■ **SOURCE MATERIAL**
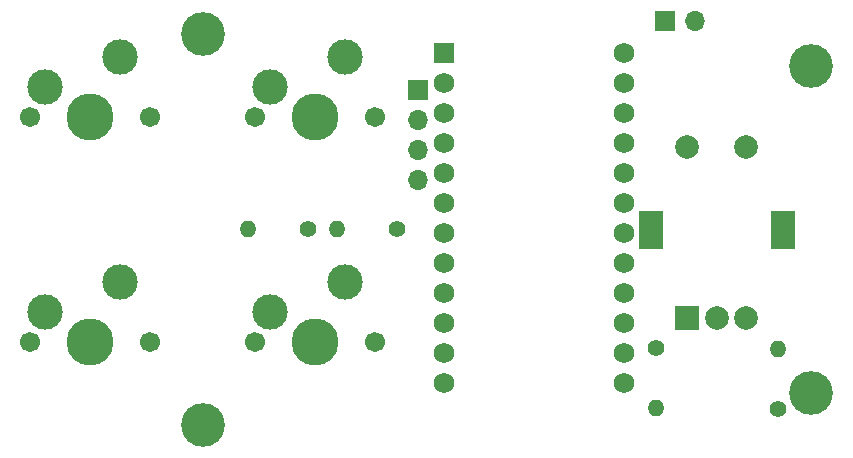
<source format=gts>
%TF.GenerationSoftware,KiCad,Pcbnew,(5.1.9)-1*%
%TF.CreationDate,2021-11-30T13:31:35+01:00*%
%TF.ProjectId,Little_Big_Scroll,4c697474-6c65-45f4-9269-675f5363726f,v1.0*%
%TF.SameCoordinates,Original*%
%TF.FileFunction,Soldermask,Top*%
%TF.FilePolarity,Negative*%
%FSLAX46Y46*%
G04 Gerber Fmt 4.6, Leading zero omitted, Abs format (unit mm)*
G04 Created by KiCad (PCBNEW (5.1.9)-1) date 2021-11-30 13:31:35*
%MOMM*%
%LPD*%
G01*
G04 APERTURE LIST*
%ADD10C,2.000000*%
%ADD11R,2.000000X3.200000*%
%ADD12R,2.000000X2.000000*%
%ADD13C,1.752600*%
%ADD14R,1.752600X1.752600*%
%ADD15C,1.701800*%
%ADD16C,3.987800*%
%ADD17C,3.000000*%
%ADD18O,1.700000X1.700000*%
%ADD19R,1.700000X1.700000*%
%ADD20C,3.700000*%
%ADD21O,1.400000X1.400000*%
%ADD22C,1.400000*%
G04 APERTURE END LIST*
D10*
X221880000Y-104555000D03*
X216880000Y-104555000D03*
D11*
X224980000Y-111555000D03*
X213780000Y-111555000D03*
D10*
X221880000Y-119055000D03*
X219380000Y-119055000D03*
D12*
X216880000Y-119055000D03*
D13*
X211500000Y-96585000D03*
X196260000Y-124525000D03*
X211500000Y-99125000D03*
X211500000Y-101665000D03*
X211500000Y-104205000D03*
X211500000Y-106745000D03*
X211500000Y-109285000D03*
X211500000Y-111825000D03*
X211500000Y-114365000D03*
X211500000Y-116905000D03*
X211500000Y-119445000D03*
X211500000Y-121985000D03*
X211500000Y-124525000D03*
X196260000Y-121985000D03*
X196260000Y-119445000D03*
X196260000Y-116905000D03*
X196260000Y-114365000D03*
X196260000Y-111825000D03*
X196260000Y-109285000D03*
X196260000Y-106745000D03*
X196260000Y-104205000D03*
X196260000Y-101665000D03*
X196260000Y-99125000D03*
D14*
X196260000Y-96585000D03*
D15*
X180300000Y-121080000D03*
X190460000Y-121080000D03*
D16*
X185380000Y-121080000D03*
D17*
X181570000Y-118540000D03*
X187920000Y-116000000D03*
D15*
X161250000Y-121080000D03*
X171410000Y-121080000D03*
D16*
X166330000Y-121080000D03*
D17*
X162520000Y-118540000D03*
X168870000Y-116000000D03*
D15*
X180300000Y-102030000D03*
X190460000Y-102030000D03*
D16*
X185380000Y-102030000D03*
D17*
X181570000Y-99490000D03*
X187920000Y-96950000D03*
D15*
X161250000Y-102030000D03*
X171410000Y-102030000D03*
D16*
X166330000Y-102030000D03*
D17*
X162520000Y-99490000D03*
X168870000Y-96950000D03*
D18*
X194105000Y-107340000D03*
X194105000Y-104800000D03*
X194105000Y-102260000D03*
D19*
X194105000Y-99720000D03*
D20*
X175855000Y-128105000D03*
X227380000Y-125411406D03*
X227380000Y-97698594D03*
X175855000Y-95005000D03*
D18*
X217490000Y-93870000D03*
D19*
X214950000Y-93870000D03*
D21*
X224520000Y-121620000D03*
D22*
X224520000Y-126700000D03*
D21*
X214250000Y-126650000D03*
D22*
X214250000Y-121570000D03*
D21*
X187180000Y-111480000D03*
D22*
X192260000Y-111480000D03*
D21*
X179690000Y-111500000D03*
D22*
X184770000Y-111500000D03*
M02*

</source>
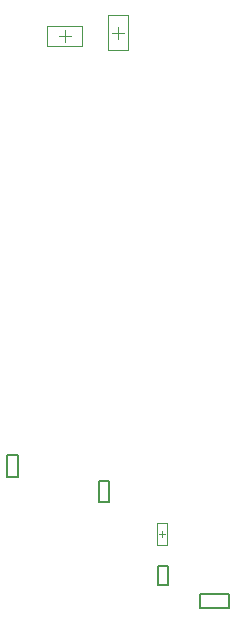
<source format=gbr>
%TF.GenerationSoftware,Altium Limited,Altium Designer,24.2.2 (26)*%
G04 Layer_Color=8388736*
%FSLAX45Y45*%
%MOMM*%
%TF.SameCoordinates,979FBE80-878B-4EC3-91C7-7055811A0E5A*%
%TF.FilePolarity,Positive*%
%TF.FileFunction,Other,Top_Courtyard*%
%TF.Part,Single*%
G01*
G75*
%TA.AperFunction,NonConductor*%
%ADD51C,0.20000*%
%ADD84C,0.05000*%
D51*
X16100989Y5040749D02*
X16192572D01*
Y5221962D01*
X16100989D02*
X16192572D01*
X16100989Y5040749D02*
Y5221962D01*
X16962660Y4146240D02*
Y4266240D01*
Y4146240D02*
X17202660D01*
Y4266240D01*
X16962660D02*
X17202660D01*
X15323749Y5256093D02*
X15415332D01*
Y5437307D01*
X15323749D02*
X15415332D01*
X15323749Y5256093D02*
Y5437307D01*
X16604620Y4339600D02*
X16684621D01*
Y4499600D01*
X16604620D02*
X16684621D01*
X16604620Y4339600D02*
Y4499600D01*
D84*
X16609500Y4772660D02*
X16664500D01*
X16637000Y4745160D02*
Y4800160D01*
X16592000Y4682660D02*
X16682001D01*
X16592000Y4862660D02*
X16682001D01*
X16592000Y4682660D02*
Y4862660D01*
X16682001Y4682660D02*
Y4862660D01*
X15964140Y8906600D02*
Y9076600D01*
X15664140Y8906600D02*
Y9076600D01*
Y8906600D02*
X15964140D01*
X15664140Y9076600D02*
X15964140D01*
X15764140Y8991600D02*
X15864140D01*
X15814140Y8941600D02*
Y9041600D01*
X16183701Y9167000D02*
X16353700D01*
X16183701Y8867000D02*
X16353700D01*
Y9167000D01*
X16183701Y8867000D02*
Y9167000D01*
X16268700Y8967000D02*
Y9067000D01*
X16218700Y9017000D02*
X16318700D01*
%TF.MD5,c7e4257b25bef8789fbff3d8d8940f2c*%
M02*

</source>
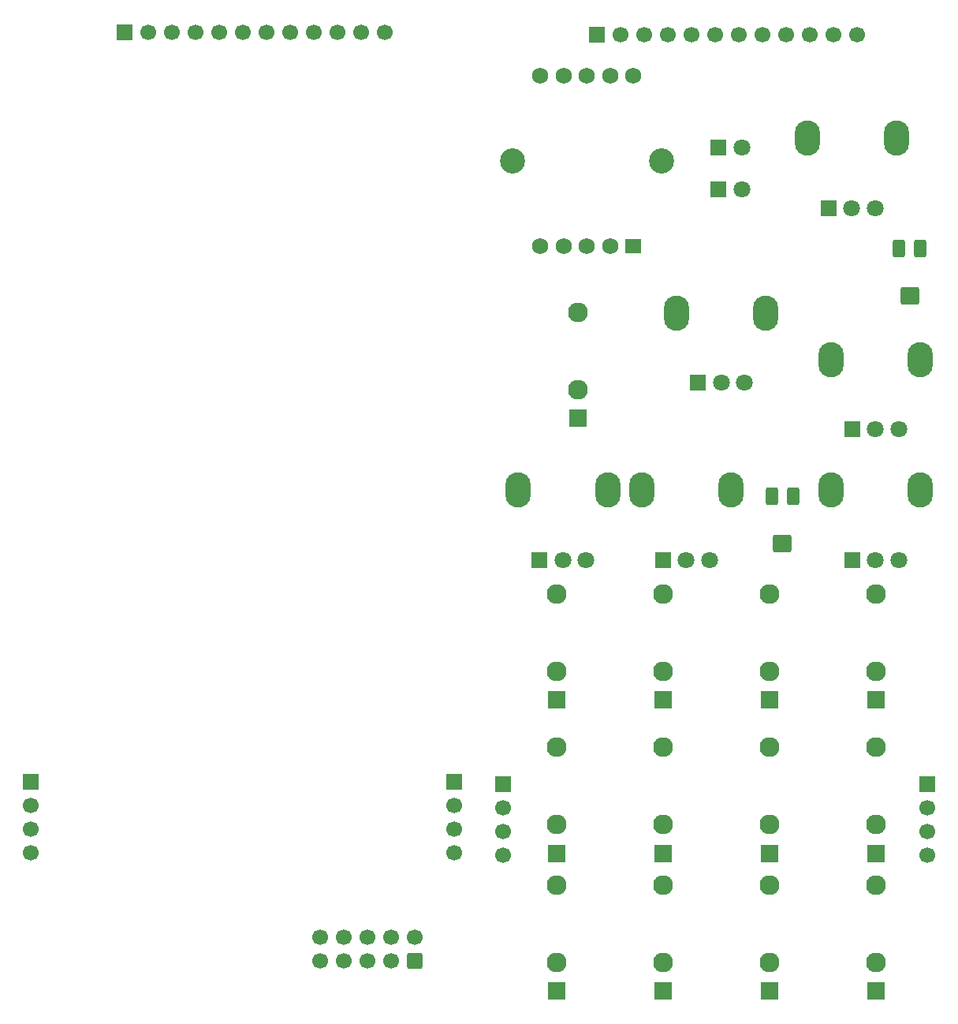
<source format=gbr>
%TF.GenerationSoftware,KiCad,Pcbnew,9.0.6*%
%TF.CreationDate,2025-11-20T09:41:43+01:00*%
%TF.ProjectId,Th-555-biondo,54682d35-3535-42d6-9269-6f6e646f2e6b,rev?*%
%TF.SameCoordinates,Original*%
%TF.FileFunction,Soldermask,Top*%
%TF.FilePolarity,Negative*%
%FSLAX46Y46*%
G04 Gerber Fmt 4.6, Leading zero omitted, Abs format (unit mm)*
G04 Created by KiCad (PCBNEW 9.0.6) date 2025-11-20 09:41:43*
%MOMM*%
%LPD*%
G01*
G04 APERTURE LIST*
G04 Aperture macros list*
%AMRoundRect*
0 Rectangle with rounded corners*
0 $1 Rounding radius*
0 $2 $3 $4 $5 $6 $7 $8 $9 X,Y pos of 4 corners*
0 Add a 4 corners polygon primitive as box body*
4,1,4,$2,$3,$4,$5,$6,$7,$8,$9,$2,$3,0*
0 Add four circle primitives for the rounded corners*
1,1,$1+$1,$2,$3*
1,1,$1+$1,$4,$5*
1,1,$1+$1,$6,$7*
1,1,$1+$1,$8,$9*
0 Add four rect primitives between the rounded corners*
20,1,$1+$1,$2,$3,$4,$5,0*
20,1,$1+$1,$4,$5,$6,$7,0*
20,1,$1+$1,$6,$7,$8,$9,0*
20,1,$1+$1,$8,$9,$2,$3,0*%
G04 Aperture macros list end*
%ADD10R,1.930000X1.830000*%
%ADD11C,2.130000*%
%ADD12O,2.720000X3.786000*%
%ADD13R,1.800000X1.800000*%
%ADD14C,1.800000*%
%ADD15RoundRect,0.250000X-0.400000X-0.700000X0.400000X-0.700000X0.400000X0.700000X-0.400000X0.700000X0*%
%ADD16RoundRect,0.250000X-0.750000X-0.700000X0.750000X-0.700000X0.750000X0.700000X-0.750000X0.700000X0*%
%ADD17R,1.700000X1.700000*%
%ADD18C,1.700000*%
%ADD19C,2.700000*%
%ADD20C,1.750000*%
%ADD21R,1.750000X1.524000*%
%ADD22RoundRect,0.250000X0.600000X-0.600000X0.600000X0.600000X-0.600000X0.600000X-0.600000X-0.600000X0*%
G04 APERTURE END LIST*
D10*
%TO.C,J6*%
X186050000Y-113250000D03*
D11*
X186050000Y-101850000D03*
X186050000Y-110150000D03*
%TD*%
D10*
%TO.C,J3*%
X163216666Y-113250000D03*
D11*
X163216666Y-101850000D03*
X163216666Y-110150000D03*
%TD*%
D12*
%TO.C,RV2*%
X181200000Y-76720000D03*
X190800000Y-76720000D03*
D13*
X183500000Y-84220000D03*
D14*
X186000000Y-84220000D03*
X188500000Y-84220000D03*
%TD*%
D10*
%TO.C,J2*%
X154050000Y-83030000D03*
D11*
X154050000Y-71630000D03*
X154050000Y-79930000D03*
%TD*%
D12*
%TO.C,RV6*%
X160900000Y-90750000D03*
X170500000Y-90750000D03*
D13*
X163200000Y-98250000D03*
D14*
X165700000Y-98250000D03*
X168200000Y-98250000D03*
%TD*%
D10*
%TO.C,J10*%
X163216666Y-129750000D03*
D11*
X163216666Y-118350000D03*
X163216666Y-126650000D03*
%TD*%
D10*
%TO.C,J12*%
X174633332Y-129750000D03*
D11*
X174633332Y-118350000D03*
X174633332Y-126650000D03*
%TD*%
D10*
%TO.C,J8*%
X151800000Y-129750000D03*
D11*
X151800000Y-118350000D03*
X151800000Y-126650000D03*
%TD*%
D15*
%TO.C,RV4*%
X190820000Y-64810000D03*
D16*
X189670000Y-69910000D03*
D15*
X188520000Y-64810000D03*
%TD*%
D10*
%TO.C,J11*%
X186050000Y-129750000D03*
D11*
X186050000Y-118350000D03*
X186050000Y-126650000D03*
%TD*%
D10*
%TO.C,J13*%
X163216666Y-144499999D03*
D11*
X163216666Y-133099999D03*
X163216666Y-141399999D03*
%TD*%
D12*
%TO.C,RV7*%
X181200000Y-90750000D03*
X190800000Y-90750000D03*
D13*
X183500000Y-98250000D03*
D14*
X186000000Y-98250000D03*
X188500000Y-98250000D03*
%TD*%
D13*
%TO.C,D4*%
X169110000Y-58440000D03*
D14*
X171650000Y-58440000D03*
%TD*%
D10*
%TO.C,J14*%
X151800000Y-144499999D03*
D11*
X151800000Y-133099999D03*
X151800000Y-141399999D03*
%TD*%
D12*
%TO.C,RV5*%
X147650000Y-90750000D03*
X157250000Y-90750000D03*
D13*
X149950000Y-98250000D03*
D14*
X152450000Y-98250000D03*
X154950000Y-98250000D03*
%TD*%
D10*
%TO.C,J4*%
X151800000Y-113250000D03*
D11*
X151800000Y-101850000D03*
X151800000Y-110150000D03*
%TD*%
D17*
%TO.C,J9*%
X140800000Y-122000000D03*
D18*
X140800000Y-124540000D03*
X140800000Y-127080000D03*
X140800000Y-129620000D03*
%TD*%
D19*
%TO.C,SW1*%
X147000000Y-55400000D03*
X163000000Y-55400000D03*
D20*
X160000000Y-46250000D03*
D21*
X160000000Y-64550000D03*
D20*
X157500000Y-64550000D03*
X155000000Y-64550000D03*
X152500000Y-64550000D03*
X150000000Y-64550000D03*
X150000000Y-46250000D03*
X152500000Y-46250000D03*
X155000000Y-46250000D03*
X157500000Y-46250000D03*
%TD*%
D15*
%TO.C,RV15*%
X177160000Y-91410000D03*
D16*
X176010000Y-96510000D03*
D15*
X174860000Y-91410000D03*
%TD*%
D17*
%TO.C,J7*%
X95300000Y-122000000D03*
D18*
X95300000Y-124540000D03*
X95300000Y-127080000D03*
X95300000Y-129620000D03*
%TD*%
D10*
%TO.C,J15*%
X174633332Y-144499999D03*
D11*
X174633332Y-133099999D03*
X174633332Y-141399999D03*
%TD*%
D17*
%TO.C,J1*%
X105375000Y-41620000D03*
D18*
X107915000Y-41620000D03*
X110455000Y-41620000D03*
X112995000Y-41620000D03*
X115535000Y-41620000D03*
X118075000Y-41620000D03*
X120615000Y-41620000D03*
X123155000Y-41620000D03*
X125695000Y-41620000D03*
X128235000Y-41620000D03*
X130775000Y-41620000D03*
X133315000Y-41620000D03*
%TD*%
D10*
%TO.C,J5*%
X174633332Y-113250000D03*
D11*
X174633332Y-101850000D03*
X174633332Y-110150000D03*
%TD*%
D10*
%TO.C,J16*%
X186050000Y-144499999D03*
D11*
X186050000Y-133099999D03*
X186050000Y-141399999D03*
%TD*%
D13*
%TO.C,D3*%
X169120000Y-53950000D03*
D14*
X171660000Y-53950000D03*
%TD*%
D12*
%TO.C,RV3*%
X164640000Y-71720000D03*
X174240000Y-71720000D03*
D13*
X166940000Y-79220000D03*
D14*
X169440000Y-79220000D03*
X171940000Y-79220000D03*
%TD*%
D12*
%TO.C,RV1*%
X178680000Y-52960000D03*
X188280000Y-52960000D03*
D13*
X180980000Y-60460000D03*
D14*
X183480000Y-60460000D03*
X185980000Y-60460000D03*
%TD*%
D17*
%TO.C,J18*%
X191550000Y-122270000D03*
D18*
X191550000Y-124810000D03*
X191550000Y-127350000D03*
X191550000Y-129890000D03*
%TD*%
D22*
%TO.C,J20*%
X136500000Y-141250000D03*
D18*
X136500000Y-138710000D03*
X133960000Y-141250000D03*
X133960000Y-138710000D03*
X131420000Y-141250000D03*
X131420000Y-138710000D03*
X128880000Y-141250000D03*
X128880000Y-138710000D03*
X126340000Y-141250000D03*
X126340000Y-138710000D03*
%TD*%
D17*
%TO.C,J17*%
X156100000Y-41890000D03*
D18*
X158640000Y-41890000D03*
X161180000Y-41890000D03*
X163720000Y-41890000D03*
X166260000Y-41890000D03*
X168800000Y-41890000D03*
X171340000Y-41890000D03*
X173880000Y-41890000D03*
X176420000Y-41890000D03*
X178960000Y-41890000D03*
X181500000Y-41890000D03*
X184040000Y-41890000D03*
%TD*%
D17*
%TO.C,J19*%
X146050000Y-122270000D03*
D18*
X146050000Y-124810000D03*
X146050000Y-127350000D03*
X146050000Y-129890000D03*
%TD*%
M02*

</source>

■ **WHAT THIS TASK INVOLVES**
Report each line of the material in which the string "CreationDate" occurs.

■ **REPLY**
%TF.CreationDate,2021-11-30T13:31:35+01:00*%
%TF.CreationDate,2025-11-20T09:41:43+01:00*%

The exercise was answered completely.